Despite these limitations, our findings have numerous implications for policy and for future research. Pediatric residents in many parts of the United States are caring for a large number of patients and families with LEP. Standardizing residency training on how to work effectively with interpreters is needed, as is work to structure EPAs related to communicating with patients with LEP to align residency programs in the Next Accreditation System. Additionally, our findings act as a reminder of the continued importance of diversifying the health care workforce in order to help overcome culture and language barriers. Finally, it is important to remember that knowledge, experience, and competency are not the only important factors in working with interpreters. Other issues such as cost, time, and habit need to be addressed as well.

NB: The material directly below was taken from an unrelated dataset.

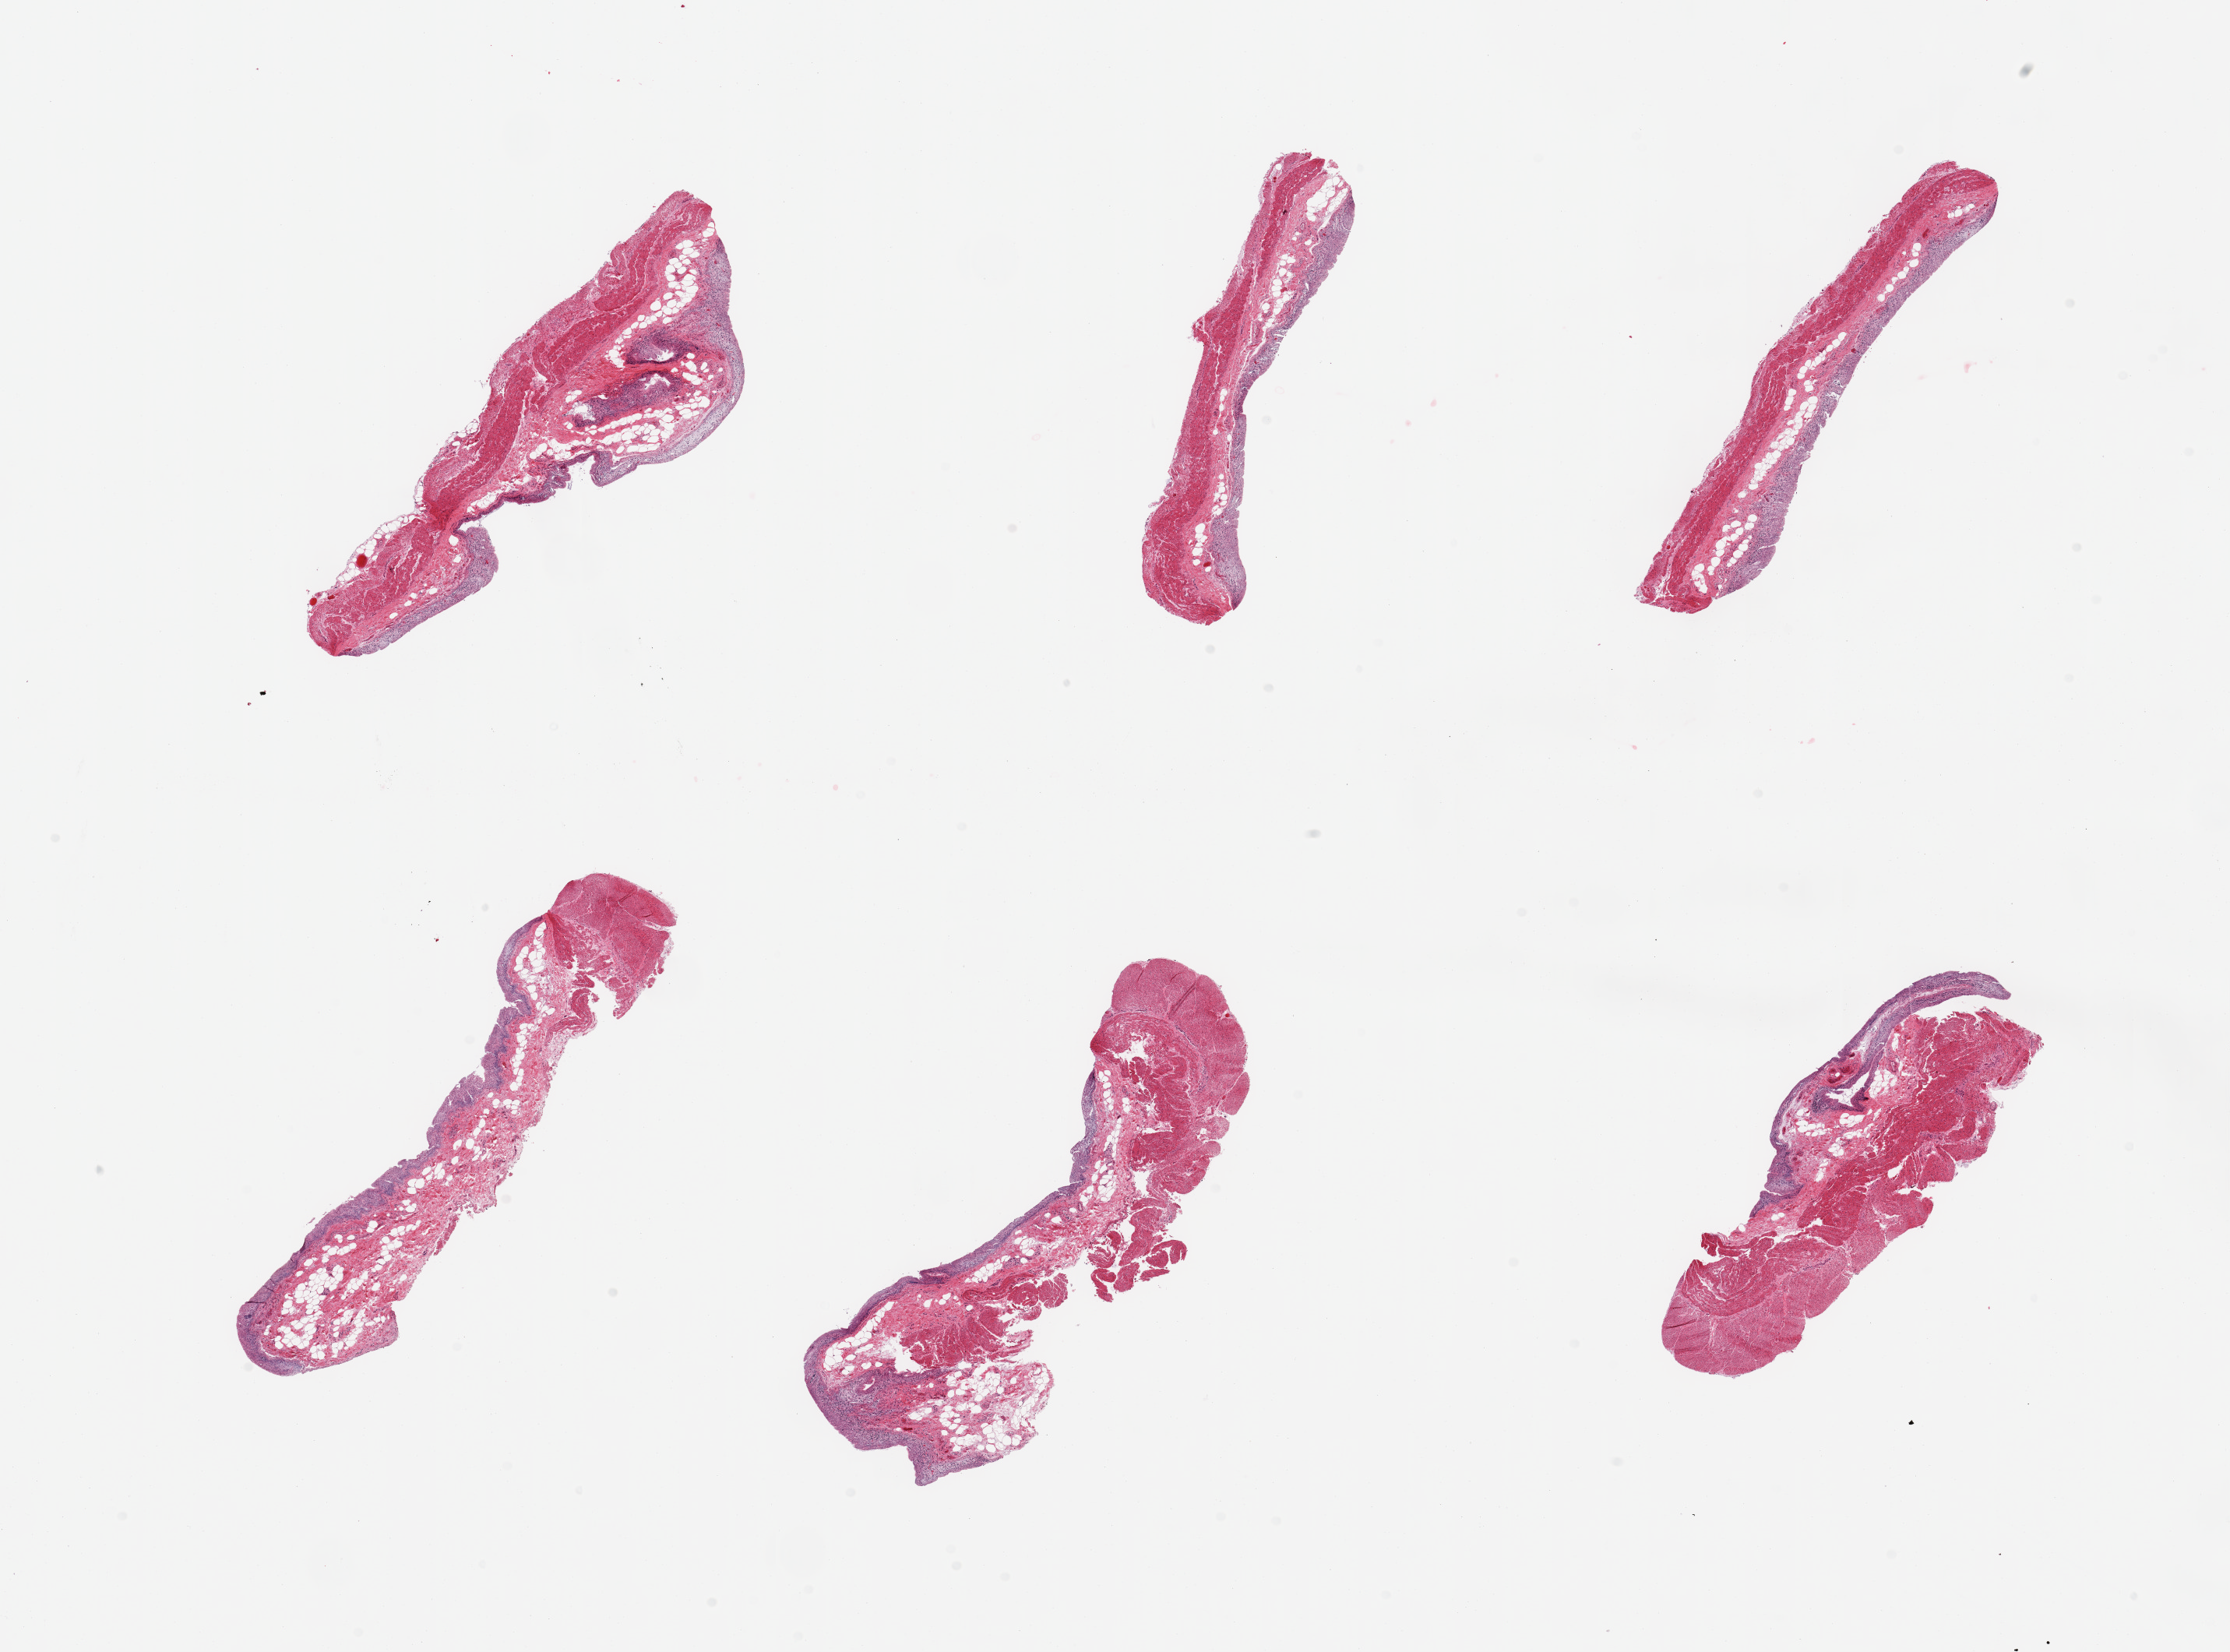
Haematoxylin and eosin whole-slide image, whole scanned area (about 22.6 x 16.8 mm, acquisition: 20x scan) shown as a low-resolution overview, PAXgene-fixed, paraffin-embedded tissue, sampled site (target tissue): transverse colon, tissue donor sample. Donor sex: male.
Pathologist's review note for this sample: 6 pieces, mucosa with advanced autolysis.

In conclusion, our study demonstrates that many residents are not receiving educational sessions on interpreter use during residency and that this lack of training is associated with low self-efficacy in the use of interpreters. Low self-efficacy may influence a provider’s decision to use interpreters or even to pursue future work with populations with LEP. Future physicians must be equipped with the skills necessary to confidently care for patients and families with LEP to help reduce health disparities. Standardizing and updating residency training curricula in the use of interpreters is one way to achieve this important goal.